Entries drawn from a collection:
--------------------
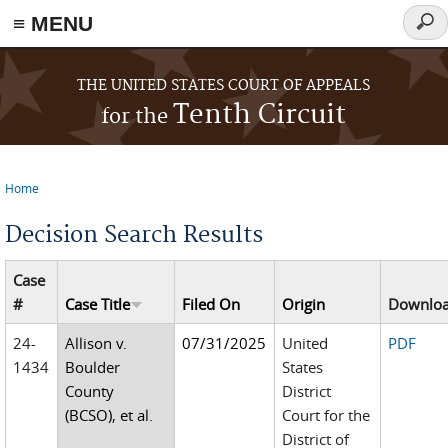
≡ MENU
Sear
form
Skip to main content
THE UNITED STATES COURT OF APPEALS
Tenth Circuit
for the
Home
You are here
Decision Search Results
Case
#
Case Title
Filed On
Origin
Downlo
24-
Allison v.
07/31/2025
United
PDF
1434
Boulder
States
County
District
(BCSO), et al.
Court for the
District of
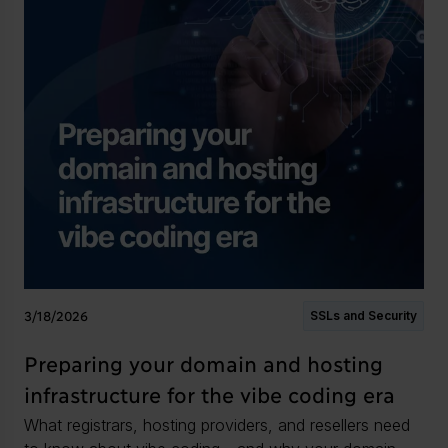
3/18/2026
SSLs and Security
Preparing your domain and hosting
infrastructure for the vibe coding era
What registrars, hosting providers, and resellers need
--------------------
WORK TO COMPLETE> Present every line of text in the entries above as a numbered list, omitting blank lines and leaving the pictures out of your answer.

COMPLETED TASK>
1. ≡ MENU
2. Sear
3. form
4. Skip to main content
5. THE UNITED STATES COURT OF APPEALS
6. Tenth Circuit
7. for the
8. Home
9. You are here
10. Decision Search Results
11. Case
12. #
13. Case Title
14. Filed On
15. Origin
16. Downlo
17. 24-
18. Allison v.
19. 07/31/2025
20. United
21. PDF
22. 1434
23. Boulder
24. States
25. County
26. District
27. (BCSO), et al.
28. Court for the
29. District of
30. 3/18/2026
31. SSLs and Security
32. Preparing your domain and hosting
33. infrastructure for the vibe coding era
34. What registrars, hosting providers, and resellers need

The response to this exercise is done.